Q. 4・5・6月の残業を減らしたほうがいいと聞きましたが本当ですか? A. この時期の給与平均で1年間の標準報酬月額が決まるため、残業代が多いと社会保険料が上がる可能性は確かにあります。ただし、厚生年金保険料を多く払うと将来の年金額も上がる側面があるため、一概に損とは言えません。

Q. 通勤手当も計算に含まれますか? A. はい、社会保険料の計算には通勤手当も含まれます(所得税では一定額まで非課税ですが、社会保険上は別の扱いです)。

Q. 標準報酬月額は給与明細に書かれていますか? A. 通常の給与明細には記載されていませんが、年に1回交付される「健康保険被保険者標準報酬決定通知書」や、年金事務所のねんきんネットで確認できます。

Q. 退職して翌月から無職になる場合、保険料はどうなりますか? A. 退職した月の社会保険料は、最終給与から精算されます。
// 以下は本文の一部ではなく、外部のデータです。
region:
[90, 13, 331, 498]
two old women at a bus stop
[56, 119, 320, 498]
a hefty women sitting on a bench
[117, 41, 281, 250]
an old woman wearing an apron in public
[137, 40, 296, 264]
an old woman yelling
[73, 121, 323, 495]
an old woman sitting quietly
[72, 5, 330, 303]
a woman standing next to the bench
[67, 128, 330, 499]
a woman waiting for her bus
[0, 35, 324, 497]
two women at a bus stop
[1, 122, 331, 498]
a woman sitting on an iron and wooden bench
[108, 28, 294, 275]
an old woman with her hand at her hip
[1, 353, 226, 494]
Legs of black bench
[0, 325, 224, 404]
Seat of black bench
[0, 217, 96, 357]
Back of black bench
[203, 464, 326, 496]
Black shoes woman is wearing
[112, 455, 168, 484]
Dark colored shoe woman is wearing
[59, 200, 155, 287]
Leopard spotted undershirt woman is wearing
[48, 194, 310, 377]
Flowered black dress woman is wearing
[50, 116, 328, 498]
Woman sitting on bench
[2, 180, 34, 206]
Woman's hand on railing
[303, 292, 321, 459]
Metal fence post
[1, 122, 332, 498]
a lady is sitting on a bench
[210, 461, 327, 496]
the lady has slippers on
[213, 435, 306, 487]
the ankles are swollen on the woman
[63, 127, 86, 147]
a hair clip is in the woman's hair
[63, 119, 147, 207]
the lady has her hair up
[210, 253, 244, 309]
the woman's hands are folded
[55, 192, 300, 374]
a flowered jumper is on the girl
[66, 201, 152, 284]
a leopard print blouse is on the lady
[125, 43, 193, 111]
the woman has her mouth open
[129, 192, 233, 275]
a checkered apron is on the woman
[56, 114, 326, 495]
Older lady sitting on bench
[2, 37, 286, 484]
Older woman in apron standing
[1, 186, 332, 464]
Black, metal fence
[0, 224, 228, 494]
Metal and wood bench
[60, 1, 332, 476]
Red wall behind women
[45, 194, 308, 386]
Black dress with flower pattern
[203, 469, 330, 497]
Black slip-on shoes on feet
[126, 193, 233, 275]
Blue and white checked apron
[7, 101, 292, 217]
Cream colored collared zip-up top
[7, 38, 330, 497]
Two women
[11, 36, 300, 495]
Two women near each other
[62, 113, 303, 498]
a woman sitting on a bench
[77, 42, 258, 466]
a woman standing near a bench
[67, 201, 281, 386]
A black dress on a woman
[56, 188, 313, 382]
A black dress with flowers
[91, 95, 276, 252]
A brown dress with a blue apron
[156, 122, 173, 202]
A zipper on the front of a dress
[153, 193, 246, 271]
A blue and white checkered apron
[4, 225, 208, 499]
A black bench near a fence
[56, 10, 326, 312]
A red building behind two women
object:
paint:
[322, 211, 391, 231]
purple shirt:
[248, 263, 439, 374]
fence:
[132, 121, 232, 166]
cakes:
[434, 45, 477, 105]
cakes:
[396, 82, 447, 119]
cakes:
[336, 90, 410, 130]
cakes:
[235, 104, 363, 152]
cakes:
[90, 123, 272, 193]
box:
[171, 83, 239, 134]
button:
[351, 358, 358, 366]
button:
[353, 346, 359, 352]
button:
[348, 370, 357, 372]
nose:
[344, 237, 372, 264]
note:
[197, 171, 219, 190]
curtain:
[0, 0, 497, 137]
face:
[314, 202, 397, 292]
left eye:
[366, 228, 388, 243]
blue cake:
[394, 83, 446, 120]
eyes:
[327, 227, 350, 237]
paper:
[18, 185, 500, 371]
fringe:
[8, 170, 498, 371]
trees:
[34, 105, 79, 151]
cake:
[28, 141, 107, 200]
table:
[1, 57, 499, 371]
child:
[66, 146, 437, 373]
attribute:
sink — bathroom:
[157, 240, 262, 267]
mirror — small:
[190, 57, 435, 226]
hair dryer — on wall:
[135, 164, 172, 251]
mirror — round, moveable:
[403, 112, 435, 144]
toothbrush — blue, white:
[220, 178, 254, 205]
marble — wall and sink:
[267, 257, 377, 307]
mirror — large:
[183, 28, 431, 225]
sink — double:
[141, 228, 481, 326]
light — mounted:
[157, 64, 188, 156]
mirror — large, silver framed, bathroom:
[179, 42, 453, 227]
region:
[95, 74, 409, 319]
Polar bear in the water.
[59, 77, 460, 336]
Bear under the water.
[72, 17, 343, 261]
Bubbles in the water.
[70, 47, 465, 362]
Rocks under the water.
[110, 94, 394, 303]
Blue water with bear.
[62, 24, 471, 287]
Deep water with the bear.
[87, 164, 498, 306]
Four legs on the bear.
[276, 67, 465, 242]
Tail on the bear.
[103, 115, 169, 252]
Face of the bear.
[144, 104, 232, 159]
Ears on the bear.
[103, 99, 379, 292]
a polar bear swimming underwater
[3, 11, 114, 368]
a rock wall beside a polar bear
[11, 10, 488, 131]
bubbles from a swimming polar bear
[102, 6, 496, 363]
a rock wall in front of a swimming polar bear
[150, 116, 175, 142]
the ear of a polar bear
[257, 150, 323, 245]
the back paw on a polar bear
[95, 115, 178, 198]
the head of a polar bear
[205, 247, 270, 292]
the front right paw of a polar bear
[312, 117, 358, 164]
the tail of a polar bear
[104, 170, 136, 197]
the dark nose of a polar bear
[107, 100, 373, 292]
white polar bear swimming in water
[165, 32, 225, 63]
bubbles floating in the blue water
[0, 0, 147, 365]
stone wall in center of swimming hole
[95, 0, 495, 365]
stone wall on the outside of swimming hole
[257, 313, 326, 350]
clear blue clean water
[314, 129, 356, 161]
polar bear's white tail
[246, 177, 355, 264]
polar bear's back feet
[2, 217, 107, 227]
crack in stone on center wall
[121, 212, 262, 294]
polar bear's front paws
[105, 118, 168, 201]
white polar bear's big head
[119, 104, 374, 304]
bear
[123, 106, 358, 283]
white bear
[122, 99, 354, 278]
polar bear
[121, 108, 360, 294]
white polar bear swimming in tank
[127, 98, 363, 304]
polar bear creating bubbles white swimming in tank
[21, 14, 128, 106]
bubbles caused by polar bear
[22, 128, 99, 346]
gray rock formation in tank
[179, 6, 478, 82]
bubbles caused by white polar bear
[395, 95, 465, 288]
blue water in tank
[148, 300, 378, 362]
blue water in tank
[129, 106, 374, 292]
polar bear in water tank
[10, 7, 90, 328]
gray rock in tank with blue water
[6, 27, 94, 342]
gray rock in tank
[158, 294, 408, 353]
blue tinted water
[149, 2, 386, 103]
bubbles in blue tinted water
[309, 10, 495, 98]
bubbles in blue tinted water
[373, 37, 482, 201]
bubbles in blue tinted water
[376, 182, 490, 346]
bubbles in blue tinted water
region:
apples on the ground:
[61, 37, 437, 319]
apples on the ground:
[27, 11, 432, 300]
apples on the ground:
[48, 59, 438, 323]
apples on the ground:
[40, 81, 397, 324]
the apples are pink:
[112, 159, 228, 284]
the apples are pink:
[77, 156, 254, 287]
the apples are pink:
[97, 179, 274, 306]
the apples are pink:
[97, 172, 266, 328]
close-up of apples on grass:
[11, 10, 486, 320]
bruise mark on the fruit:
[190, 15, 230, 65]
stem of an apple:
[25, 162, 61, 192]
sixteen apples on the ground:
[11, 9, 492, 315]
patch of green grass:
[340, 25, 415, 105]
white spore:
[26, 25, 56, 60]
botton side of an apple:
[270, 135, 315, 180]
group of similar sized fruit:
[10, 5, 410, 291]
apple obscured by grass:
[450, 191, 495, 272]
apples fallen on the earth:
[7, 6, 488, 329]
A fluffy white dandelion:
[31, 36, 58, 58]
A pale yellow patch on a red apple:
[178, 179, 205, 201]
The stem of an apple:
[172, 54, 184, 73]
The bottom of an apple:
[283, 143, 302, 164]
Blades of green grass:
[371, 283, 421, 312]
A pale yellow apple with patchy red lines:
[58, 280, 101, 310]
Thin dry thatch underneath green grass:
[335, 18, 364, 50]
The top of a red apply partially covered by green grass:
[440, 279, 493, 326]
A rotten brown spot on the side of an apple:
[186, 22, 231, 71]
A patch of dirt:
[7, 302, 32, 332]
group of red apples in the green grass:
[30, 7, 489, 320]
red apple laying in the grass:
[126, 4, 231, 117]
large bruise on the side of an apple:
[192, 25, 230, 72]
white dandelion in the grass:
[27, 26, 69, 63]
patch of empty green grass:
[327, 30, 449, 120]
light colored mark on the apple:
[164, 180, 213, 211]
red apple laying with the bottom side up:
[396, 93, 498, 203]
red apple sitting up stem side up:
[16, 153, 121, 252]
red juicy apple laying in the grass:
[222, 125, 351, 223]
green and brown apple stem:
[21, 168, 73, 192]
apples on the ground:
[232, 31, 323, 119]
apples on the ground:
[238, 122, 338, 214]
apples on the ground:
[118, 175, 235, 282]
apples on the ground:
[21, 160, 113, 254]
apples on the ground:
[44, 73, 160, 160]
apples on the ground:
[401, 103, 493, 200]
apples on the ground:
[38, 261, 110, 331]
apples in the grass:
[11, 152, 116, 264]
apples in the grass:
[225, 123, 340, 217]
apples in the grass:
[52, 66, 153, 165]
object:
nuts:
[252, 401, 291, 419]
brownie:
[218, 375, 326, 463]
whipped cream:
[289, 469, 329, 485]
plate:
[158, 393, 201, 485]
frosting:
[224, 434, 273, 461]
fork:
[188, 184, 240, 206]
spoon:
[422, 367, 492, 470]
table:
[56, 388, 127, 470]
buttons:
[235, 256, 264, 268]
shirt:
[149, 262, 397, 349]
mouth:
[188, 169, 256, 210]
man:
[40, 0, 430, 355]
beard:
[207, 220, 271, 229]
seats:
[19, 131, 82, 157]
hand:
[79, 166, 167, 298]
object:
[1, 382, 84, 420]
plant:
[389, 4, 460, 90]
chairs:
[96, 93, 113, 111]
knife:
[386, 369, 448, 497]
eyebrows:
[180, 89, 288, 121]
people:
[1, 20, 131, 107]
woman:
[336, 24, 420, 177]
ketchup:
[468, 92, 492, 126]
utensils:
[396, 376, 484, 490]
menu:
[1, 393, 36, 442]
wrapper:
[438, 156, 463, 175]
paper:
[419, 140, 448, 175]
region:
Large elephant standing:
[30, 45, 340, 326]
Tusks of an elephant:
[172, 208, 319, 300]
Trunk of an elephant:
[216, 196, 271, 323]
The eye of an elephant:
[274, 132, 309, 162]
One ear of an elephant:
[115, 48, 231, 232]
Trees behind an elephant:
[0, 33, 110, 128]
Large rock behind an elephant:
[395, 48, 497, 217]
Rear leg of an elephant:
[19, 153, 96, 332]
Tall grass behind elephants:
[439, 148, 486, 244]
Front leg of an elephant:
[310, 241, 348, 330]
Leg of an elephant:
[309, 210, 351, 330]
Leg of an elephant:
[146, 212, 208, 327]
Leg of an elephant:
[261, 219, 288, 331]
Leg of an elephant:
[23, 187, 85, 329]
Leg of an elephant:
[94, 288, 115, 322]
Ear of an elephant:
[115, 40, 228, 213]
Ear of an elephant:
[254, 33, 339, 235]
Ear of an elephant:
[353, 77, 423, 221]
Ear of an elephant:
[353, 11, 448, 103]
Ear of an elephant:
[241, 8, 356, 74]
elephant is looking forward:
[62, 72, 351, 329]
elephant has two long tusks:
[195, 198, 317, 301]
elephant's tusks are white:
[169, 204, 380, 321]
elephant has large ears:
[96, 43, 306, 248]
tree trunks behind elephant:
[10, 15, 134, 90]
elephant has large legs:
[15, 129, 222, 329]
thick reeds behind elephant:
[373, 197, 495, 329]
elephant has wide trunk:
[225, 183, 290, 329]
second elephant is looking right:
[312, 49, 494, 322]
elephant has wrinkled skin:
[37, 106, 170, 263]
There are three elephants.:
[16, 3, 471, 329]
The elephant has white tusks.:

翌月以降は国民健康保険・国民年金(または任意継続)への切り替えが必要です。

Q. 副業先の給与も合算されますか? A. 副業先で社会保険に加入する場合は、両方の給与を合算して標準報酬月額を計算し、按分して保険料を納める仕組みがあります(二以上事業所勤務届)。

まとめ

会社員の社会保険料は、「標準報酬月額 × 保険料率」というシンプルな式で決まりますが、標準報酬月額は給与額そのものではなく等級で区切られた金額を使う点と、年1回・随時に見直される点を押さえておくと給与明細を読み解きやすくなります。

健康保険料率は都道府県・組合ごとに異なり、厚生年金は18.300%で全国共通、介護保険は40歳以上65歳未満が対象です。最新の保険料率や等級表は、全国健康保険協会の公式サイト日本年金機構で毎年確認することをおすすめします。

⚠ この記事は公的機関の公開情報をもとに作成した一般的な解説です。具体的な保険料率・等級は加入する健康保険・お住まいの都道府県によって異なるため、勤務先や加入する保険組合にご確認ください。